◆ **Information**:
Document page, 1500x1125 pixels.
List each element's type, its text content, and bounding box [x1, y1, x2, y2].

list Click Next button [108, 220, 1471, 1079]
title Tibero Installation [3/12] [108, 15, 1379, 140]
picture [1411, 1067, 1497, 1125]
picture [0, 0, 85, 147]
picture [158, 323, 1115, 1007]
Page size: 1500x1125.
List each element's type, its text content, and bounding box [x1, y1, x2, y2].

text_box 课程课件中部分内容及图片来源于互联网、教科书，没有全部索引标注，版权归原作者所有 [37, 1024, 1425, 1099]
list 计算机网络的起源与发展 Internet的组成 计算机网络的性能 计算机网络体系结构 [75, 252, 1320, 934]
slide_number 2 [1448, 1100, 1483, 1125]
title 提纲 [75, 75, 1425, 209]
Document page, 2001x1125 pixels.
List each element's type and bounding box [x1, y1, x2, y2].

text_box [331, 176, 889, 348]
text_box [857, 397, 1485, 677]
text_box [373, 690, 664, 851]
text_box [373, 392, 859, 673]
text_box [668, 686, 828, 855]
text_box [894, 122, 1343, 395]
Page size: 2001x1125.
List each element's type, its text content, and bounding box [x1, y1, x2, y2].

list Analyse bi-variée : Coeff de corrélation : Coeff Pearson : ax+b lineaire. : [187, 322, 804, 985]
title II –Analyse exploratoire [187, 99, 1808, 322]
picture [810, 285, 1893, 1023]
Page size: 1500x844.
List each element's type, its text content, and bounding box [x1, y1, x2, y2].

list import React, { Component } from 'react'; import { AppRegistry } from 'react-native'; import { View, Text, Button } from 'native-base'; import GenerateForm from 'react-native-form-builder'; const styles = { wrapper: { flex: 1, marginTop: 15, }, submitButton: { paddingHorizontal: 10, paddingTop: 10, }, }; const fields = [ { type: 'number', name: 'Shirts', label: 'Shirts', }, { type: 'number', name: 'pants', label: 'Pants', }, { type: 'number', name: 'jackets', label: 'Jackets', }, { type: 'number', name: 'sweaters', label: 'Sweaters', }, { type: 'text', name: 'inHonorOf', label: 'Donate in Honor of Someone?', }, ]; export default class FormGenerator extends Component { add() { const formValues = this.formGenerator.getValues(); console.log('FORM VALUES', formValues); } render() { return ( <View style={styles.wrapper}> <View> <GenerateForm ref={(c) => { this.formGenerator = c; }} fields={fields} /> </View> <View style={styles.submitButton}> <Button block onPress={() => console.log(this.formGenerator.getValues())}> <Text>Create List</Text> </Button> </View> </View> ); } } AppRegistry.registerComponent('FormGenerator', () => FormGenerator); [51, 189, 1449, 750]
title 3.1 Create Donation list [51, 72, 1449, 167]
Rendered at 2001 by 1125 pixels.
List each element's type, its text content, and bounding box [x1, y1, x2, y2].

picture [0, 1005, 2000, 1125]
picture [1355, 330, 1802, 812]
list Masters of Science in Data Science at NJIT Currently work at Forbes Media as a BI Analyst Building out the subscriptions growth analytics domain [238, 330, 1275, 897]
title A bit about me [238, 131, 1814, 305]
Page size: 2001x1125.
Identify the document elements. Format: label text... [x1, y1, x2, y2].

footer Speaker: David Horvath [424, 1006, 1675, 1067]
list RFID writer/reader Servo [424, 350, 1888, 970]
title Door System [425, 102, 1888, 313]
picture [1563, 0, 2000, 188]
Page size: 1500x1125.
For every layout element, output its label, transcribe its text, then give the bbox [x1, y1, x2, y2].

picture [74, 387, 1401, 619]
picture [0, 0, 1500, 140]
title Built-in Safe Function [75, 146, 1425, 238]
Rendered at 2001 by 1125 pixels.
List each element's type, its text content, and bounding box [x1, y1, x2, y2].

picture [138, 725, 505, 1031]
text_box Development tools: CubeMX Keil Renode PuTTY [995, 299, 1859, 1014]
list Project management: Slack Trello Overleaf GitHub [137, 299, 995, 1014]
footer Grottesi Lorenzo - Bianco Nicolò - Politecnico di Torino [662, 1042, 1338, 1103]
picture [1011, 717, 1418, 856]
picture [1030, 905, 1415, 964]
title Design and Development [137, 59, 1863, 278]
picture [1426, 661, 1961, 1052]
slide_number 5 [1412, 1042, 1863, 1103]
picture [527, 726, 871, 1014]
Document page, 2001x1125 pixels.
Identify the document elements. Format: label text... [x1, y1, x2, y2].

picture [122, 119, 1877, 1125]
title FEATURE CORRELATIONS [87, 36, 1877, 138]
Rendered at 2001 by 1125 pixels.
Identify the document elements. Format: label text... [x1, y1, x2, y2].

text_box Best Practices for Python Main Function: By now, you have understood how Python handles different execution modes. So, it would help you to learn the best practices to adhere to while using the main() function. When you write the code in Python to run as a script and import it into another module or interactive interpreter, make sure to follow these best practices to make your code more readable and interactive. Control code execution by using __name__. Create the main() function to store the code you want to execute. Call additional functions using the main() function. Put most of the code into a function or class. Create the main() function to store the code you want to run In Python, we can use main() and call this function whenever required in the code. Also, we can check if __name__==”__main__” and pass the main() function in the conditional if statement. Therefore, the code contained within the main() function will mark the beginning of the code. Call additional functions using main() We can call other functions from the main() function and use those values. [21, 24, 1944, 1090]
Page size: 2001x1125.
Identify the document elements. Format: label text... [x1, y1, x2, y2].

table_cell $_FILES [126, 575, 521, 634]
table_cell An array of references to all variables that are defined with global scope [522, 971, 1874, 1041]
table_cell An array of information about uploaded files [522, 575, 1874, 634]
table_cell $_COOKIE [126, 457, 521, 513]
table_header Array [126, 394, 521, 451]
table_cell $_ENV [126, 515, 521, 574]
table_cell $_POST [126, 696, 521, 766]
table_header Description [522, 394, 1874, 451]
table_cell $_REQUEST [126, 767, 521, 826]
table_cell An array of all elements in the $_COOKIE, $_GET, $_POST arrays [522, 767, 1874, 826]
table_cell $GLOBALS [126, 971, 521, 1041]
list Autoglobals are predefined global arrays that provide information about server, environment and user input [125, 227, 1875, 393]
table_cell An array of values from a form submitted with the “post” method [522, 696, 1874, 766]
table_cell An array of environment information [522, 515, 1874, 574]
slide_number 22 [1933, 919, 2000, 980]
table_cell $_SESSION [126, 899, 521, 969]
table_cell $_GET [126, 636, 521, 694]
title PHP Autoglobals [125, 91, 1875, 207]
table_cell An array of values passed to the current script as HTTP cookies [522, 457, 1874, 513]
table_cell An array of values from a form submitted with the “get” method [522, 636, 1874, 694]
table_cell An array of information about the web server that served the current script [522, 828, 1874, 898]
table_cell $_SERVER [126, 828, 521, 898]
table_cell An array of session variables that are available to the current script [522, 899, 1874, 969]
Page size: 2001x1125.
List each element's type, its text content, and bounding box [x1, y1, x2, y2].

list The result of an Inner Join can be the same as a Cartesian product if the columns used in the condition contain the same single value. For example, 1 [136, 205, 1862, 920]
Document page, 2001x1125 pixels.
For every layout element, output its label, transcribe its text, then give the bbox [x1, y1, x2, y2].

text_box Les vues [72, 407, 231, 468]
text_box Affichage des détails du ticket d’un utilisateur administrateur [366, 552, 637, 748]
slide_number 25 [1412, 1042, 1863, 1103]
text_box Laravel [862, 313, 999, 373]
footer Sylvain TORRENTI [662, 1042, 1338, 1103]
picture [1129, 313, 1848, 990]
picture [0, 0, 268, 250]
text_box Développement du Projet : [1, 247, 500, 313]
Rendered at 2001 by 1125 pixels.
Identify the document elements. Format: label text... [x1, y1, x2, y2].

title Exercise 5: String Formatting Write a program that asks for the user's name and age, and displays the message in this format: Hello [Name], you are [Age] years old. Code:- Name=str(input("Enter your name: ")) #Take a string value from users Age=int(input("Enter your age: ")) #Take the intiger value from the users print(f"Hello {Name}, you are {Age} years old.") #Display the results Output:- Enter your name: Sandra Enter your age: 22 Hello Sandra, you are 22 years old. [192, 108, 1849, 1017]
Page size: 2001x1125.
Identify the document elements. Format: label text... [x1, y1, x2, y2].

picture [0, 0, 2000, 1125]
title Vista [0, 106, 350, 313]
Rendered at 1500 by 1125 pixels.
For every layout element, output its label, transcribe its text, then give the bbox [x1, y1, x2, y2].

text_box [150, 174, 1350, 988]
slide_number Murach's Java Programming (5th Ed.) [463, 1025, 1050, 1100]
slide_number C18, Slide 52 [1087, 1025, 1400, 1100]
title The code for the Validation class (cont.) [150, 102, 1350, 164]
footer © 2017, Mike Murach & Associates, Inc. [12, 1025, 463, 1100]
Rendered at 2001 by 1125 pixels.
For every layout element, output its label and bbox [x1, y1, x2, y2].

◆ **Task description**: Would you return each line of the material above, unchanged, from the first one through the line where "Page size: 1500x844." appears?

◆ **Written response**:
Document page, 1500x1125 pixels.
List each element's type, its text content, and bounding box [x1, y1, x2, y2].

list Click Next button [108, 220, 1471, 1079]
title Tibero Installation [3/12] [108, 15, 1379, 140]
picture [1411, 1067, 1497, 1125]
picture [0, 0, 85, 147]
picture [158, 323, 1115, 1007]
Page size: 1500x1125.
List each element's type, its text content, and bounding box [x1, y1, x2, y2].

text_box 课程课件中部分内容及图片来源于互联网、教科书，没有全部索引标注，版权归原作者所有 [37, 1024, 1425, 1099]
list 计算机网络的起源与发展 Internet的组成 计算机网络的性能 计算机网络体系结构 [75, 252, 1320, 934]
slide_number 2 [1448, 1100, 1483, 1125]
title 提纲 [75, 75, 1425, 209]
Document page, 2001x1125 pixels.
List each element's type and bounding box [x1, y1, x2, y2].

text_box [331, 176, 889, 348]
text_box [857, 397, 1485, 677]
text_box [373, 690, 664, 851]
text_box [373, 392, 859, 673]
text_box [668, 686, 828, 855]
text_box [894, 122, 1343, 395]
Page size: 2001x1125.
List each element's type, its text content, and bounding box [x1, y1, x2, y2].

list Analyse bi-variée : Coeff de corrélation : Coeff Pearson : ax+b lineaire. : [187, 322, 804, 985]
title II –Analyse exploratoire [187, 99, 1808, 322]
picture [810, 285, 1893, 1023]
Page size: 1500x844.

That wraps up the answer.